Wypowiadając zdanie: (A) "Zawsze kłamię" możesz kłamać (ze względu na 'zawsze'), a we wszystkich pozostałych sytuacjach być prawdomówny -- w takim przypadku nie ma żadnej sprzeczności.
Chcesz prawdziwy? Paradoks Monty'ego Halla. Prawdziwy, całkiem ciekawy z naukowego punktu widzenia.
*****
Zawodnik stoi przed trzema zasłoniętymi bramkami. Za jedną z nich (za którą – wie to tylko prowadzący program) jest nagroda (umieszczana całkowicie losowo). Gracz wybiera jedną z bramek. Prowadzący program odsłania inną bramkę (co istotne – anonsując, że jest to bramka pusta), po czym proponuje graczowi zmianę wyboru.

### DOŁĄCZONE REKORDY

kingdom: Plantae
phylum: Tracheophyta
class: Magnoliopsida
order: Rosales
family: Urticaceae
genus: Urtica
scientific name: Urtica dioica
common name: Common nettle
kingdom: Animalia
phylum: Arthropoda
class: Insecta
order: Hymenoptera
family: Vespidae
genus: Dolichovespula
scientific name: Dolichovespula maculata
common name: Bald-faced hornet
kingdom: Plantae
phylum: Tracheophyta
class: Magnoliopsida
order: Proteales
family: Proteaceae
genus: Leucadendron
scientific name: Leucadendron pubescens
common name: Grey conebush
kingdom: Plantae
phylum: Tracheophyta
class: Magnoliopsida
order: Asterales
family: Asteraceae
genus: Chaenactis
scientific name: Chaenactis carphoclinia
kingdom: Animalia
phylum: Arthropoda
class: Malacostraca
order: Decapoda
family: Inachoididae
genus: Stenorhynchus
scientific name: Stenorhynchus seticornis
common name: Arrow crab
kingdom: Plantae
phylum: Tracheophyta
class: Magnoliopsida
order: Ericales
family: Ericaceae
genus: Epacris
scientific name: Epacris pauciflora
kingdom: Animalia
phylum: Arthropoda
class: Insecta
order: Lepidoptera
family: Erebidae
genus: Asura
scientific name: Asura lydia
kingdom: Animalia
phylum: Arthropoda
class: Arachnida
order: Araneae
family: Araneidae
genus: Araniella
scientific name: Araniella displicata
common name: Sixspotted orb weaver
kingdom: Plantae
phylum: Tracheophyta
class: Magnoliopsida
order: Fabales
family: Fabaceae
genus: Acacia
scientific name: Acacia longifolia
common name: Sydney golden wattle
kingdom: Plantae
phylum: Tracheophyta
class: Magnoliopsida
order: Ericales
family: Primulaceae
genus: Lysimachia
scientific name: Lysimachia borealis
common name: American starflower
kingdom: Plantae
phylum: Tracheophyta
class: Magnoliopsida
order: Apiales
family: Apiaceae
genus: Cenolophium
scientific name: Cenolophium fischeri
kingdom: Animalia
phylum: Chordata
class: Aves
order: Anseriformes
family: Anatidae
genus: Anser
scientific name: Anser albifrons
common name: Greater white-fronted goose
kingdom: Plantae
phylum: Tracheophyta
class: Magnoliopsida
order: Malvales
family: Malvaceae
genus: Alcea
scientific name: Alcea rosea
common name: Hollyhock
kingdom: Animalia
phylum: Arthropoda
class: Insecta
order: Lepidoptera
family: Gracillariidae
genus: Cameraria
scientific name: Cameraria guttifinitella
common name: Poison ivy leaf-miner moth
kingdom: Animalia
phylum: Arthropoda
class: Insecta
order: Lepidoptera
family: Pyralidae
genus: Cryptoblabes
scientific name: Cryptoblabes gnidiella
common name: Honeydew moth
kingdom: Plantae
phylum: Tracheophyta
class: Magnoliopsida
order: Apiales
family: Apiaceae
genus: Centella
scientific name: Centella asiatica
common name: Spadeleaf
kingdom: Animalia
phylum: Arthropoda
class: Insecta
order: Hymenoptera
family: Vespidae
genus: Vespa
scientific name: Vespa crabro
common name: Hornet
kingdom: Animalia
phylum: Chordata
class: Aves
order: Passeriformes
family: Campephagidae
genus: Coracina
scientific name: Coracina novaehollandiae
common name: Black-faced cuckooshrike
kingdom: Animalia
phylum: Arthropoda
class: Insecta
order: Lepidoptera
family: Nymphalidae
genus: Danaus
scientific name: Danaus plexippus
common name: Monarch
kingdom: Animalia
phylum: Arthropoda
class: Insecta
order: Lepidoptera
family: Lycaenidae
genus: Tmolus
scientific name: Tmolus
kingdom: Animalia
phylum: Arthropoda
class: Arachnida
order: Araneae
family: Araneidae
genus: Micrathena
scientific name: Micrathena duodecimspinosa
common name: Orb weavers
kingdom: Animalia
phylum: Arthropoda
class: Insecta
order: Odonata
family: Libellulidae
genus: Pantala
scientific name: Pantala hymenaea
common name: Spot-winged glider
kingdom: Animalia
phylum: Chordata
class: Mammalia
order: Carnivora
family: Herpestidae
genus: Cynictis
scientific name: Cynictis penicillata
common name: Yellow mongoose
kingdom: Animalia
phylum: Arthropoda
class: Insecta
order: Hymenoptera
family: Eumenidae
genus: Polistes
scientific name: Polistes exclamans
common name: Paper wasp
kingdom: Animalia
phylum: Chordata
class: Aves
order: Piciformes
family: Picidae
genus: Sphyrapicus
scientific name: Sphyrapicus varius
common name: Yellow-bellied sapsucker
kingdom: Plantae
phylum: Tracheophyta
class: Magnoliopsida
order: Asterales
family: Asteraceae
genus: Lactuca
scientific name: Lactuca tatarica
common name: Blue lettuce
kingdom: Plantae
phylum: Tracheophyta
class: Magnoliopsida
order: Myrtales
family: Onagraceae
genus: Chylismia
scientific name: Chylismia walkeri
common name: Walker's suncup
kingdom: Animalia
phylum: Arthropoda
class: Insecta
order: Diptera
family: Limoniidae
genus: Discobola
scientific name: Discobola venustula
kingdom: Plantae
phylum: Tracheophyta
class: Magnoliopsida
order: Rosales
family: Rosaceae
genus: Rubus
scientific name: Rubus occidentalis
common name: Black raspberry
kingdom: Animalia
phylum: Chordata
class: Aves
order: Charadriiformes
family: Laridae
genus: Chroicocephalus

### POLECENIE
Podaj dalszy ciąg tekstu o paradoksach, zaczynając zaraz po jego ostatnim zdaniu. Rekordy nie mają tu żadnego znaczenia.

### ODPOWIEDŹ
Intuicyjnie nie ma znaczenia, czy zawodnik pozostanie przy swoim wyborze, czy nie. Okazuje się jednak, że jest inaczej. Przy wyborze strategii pozostawania przy swoim pierwszym wyborze prawdopodobieństwo wygranej wynosi 1/3. Natomiast przy wyborze "strategii zmiany" wynosi 2/3.
Oznacza to, że zawodnikowi opłaci się zmienić bramkę, ponieważ ma wtedy dwa razy większe szanse na wygraną. Paradoks wynika z niedocenienia informacji jaką "między wierszami" przekazuje prowadzący. Informacją tą jest wskazanie (zawsze!) pustej bramki.
Innymi słowy poprzez otwarcie jednej z pustych bramek, prowadzący zmniejsza liczność zbioru "pustych bramek", a w rezultacie prawdopodobieństwo przegranej z 2/3 do 1/3. "Pozostałe" prawdopodobieństwo wygranej musi wynosić więc obecnie 2/3.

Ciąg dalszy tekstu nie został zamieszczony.